早朝のベランダで
「っな……!?」
窓の外には臨也がいた。足を窓枠へかけて器用に張り付いている。異様な光景に帝人は頬を抓るが、残念な事に夢ではなかった。
「臨也さん、朝からなに変な事してるんですか」
「やっと開けてくれた、もー寒くて死ぬかと思ったよ」
「質問に答えてください……」
窓を開けると臨也は我が物顔で上がり込んだ。それはいつもの事なので帝人も諦めて好きなようにさせている。
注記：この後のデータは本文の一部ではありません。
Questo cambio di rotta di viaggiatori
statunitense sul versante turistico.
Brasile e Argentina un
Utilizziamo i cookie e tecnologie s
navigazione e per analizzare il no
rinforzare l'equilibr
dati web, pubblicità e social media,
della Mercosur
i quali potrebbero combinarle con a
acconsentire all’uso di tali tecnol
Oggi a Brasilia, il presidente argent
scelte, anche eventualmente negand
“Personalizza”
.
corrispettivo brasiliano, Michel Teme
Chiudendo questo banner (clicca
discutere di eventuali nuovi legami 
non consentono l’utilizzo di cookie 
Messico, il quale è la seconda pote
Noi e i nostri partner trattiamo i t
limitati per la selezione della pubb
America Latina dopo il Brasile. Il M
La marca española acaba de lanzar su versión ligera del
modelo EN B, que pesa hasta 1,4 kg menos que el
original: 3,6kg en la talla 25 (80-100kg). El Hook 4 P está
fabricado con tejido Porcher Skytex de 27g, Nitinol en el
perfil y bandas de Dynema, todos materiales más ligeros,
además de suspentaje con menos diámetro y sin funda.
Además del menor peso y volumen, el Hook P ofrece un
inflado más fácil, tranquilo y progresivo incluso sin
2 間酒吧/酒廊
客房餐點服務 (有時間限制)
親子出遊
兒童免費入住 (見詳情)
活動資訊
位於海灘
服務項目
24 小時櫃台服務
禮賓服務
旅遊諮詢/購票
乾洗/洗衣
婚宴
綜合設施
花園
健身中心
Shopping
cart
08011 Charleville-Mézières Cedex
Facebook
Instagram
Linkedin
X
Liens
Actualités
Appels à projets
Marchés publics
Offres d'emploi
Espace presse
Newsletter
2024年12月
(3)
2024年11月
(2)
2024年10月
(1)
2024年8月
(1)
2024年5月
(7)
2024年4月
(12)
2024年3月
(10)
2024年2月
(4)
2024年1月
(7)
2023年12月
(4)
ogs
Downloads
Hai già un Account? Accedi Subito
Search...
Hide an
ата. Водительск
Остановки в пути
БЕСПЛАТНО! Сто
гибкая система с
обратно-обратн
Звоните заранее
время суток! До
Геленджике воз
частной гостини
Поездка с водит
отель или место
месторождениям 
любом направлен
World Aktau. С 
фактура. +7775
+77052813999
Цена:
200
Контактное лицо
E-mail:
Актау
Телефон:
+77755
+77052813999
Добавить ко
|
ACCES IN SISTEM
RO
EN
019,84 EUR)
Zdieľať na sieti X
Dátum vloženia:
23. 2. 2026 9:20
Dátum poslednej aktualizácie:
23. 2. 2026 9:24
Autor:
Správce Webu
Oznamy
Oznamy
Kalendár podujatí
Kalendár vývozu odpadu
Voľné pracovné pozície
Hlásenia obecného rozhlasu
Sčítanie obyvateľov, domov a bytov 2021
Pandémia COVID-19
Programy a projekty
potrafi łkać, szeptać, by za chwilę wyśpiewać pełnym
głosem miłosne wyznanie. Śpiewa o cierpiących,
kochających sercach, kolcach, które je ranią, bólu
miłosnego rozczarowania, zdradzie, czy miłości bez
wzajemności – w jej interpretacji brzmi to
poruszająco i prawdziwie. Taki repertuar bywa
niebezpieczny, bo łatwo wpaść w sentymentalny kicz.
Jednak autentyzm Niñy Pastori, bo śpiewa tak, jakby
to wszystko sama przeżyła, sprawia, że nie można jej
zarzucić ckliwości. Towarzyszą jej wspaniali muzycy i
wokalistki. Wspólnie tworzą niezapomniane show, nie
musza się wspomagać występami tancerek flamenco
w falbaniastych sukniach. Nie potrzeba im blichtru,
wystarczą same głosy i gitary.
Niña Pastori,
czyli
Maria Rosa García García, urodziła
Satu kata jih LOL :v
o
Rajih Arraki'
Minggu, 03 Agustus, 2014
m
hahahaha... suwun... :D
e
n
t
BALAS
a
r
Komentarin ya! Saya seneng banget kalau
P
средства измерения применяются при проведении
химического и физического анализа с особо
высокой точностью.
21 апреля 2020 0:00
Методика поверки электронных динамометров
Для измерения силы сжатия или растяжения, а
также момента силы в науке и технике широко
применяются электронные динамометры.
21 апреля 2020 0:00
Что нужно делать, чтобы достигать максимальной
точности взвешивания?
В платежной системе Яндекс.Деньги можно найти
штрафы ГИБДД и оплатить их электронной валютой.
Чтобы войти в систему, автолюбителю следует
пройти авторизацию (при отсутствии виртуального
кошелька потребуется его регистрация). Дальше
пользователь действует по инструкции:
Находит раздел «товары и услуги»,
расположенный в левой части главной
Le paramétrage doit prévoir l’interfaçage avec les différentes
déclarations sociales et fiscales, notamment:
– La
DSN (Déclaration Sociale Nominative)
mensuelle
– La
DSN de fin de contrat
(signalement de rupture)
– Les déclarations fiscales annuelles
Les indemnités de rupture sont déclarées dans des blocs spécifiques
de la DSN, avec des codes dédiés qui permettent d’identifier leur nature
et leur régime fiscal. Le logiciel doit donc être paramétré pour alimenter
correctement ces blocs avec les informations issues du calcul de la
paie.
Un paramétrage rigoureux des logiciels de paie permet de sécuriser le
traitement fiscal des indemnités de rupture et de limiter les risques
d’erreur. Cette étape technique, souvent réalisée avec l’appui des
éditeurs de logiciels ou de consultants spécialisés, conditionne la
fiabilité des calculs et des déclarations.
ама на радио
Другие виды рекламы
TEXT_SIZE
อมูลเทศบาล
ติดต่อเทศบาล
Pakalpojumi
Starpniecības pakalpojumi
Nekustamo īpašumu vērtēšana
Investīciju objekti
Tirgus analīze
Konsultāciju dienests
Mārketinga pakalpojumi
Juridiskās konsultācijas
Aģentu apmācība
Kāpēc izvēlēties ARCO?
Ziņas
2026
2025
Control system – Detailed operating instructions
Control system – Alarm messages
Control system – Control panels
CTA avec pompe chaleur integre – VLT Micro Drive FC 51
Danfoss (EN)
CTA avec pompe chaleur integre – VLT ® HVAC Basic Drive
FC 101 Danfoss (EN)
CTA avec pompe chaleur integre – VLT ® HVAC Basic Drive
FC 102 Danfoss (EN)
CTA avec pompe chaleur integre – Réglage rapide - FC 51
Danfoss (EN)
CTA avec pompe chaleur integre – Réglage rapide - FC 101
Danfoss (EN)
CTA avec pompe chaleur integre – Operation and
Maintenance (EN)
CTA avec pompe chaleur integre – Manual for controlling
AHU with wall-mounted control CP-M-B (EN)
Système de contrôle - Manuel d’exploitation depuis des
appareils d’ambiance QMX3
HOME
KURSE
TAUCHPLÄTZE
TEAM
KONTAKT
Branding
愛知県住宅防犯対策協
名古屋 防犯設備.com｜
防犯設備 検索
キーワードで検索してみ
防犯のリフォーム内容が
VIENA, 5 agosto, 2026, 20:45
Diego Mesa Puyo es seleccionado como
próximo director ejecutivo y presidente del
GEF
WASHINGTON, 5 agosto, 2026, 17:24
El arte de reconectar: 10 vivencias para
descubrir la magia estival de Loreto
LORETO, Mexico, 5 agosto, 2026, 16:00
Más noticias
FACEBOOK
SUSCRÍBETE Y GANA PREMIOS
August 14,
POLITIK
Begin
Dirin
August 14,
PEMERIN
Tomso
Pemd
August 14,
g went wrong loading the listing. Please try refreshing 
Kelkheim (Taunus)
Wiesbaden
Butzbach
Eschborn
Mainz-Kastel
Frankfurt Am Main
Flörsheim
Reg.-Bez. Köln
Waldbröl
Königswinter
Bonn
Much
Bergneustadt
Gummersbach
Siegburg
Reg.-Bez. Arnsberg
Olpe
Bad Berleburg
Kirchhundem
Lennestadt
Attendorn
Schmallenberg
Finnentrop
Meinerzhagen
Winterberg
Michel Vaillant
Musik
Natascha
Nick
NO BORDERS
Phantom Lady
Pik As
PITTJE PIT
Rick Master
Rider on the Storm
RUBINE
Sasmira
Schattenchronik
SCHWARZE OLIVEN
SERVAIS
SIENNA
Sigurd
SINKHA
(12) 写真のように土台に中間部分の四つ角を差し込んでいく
温かいものを淹れようと帝人は台所へ向かった。臨也はというと、窓をきっちり閉めて靴を玄関に置いてから、帝人の体温が残る布団にダイブした。
「寝に来たんですか?」
お盆に臨也お気に入りの紅茶を乗せて戻ってきた帝人が呆れたように溜め息をつく。帝人の気配と紅茶の香りにつられた臨也は起き上がるとさっそくカップに口をつけた。
「ちゃんと用はあるんだよ」
「そう見えませんけど」
「はい、これ」
帝人の言葉をことごとく無視して差し出したのは、緋色のガラス玉がついたストラップだった。これと同じ色をした綺麗なものを帝人は知っている、それは目の前にあった。
「ね、付けていい?」
「……好きにしてください」
その返事に目を満足げに細めた臨也は、すぐそばに置かれていた帝人の携帯に手を伸ばす。もとから付いていたストラップを外すと適当に放り投げた。
「なんで、急にこんな……」
「プレゼント。俺があげたかったから」
言いながら手際よく付けると、はい、と携帯を帝人に手渡す。受け取った帝人は戸惑いながらも、ありがとうございます、とした言えないでいた。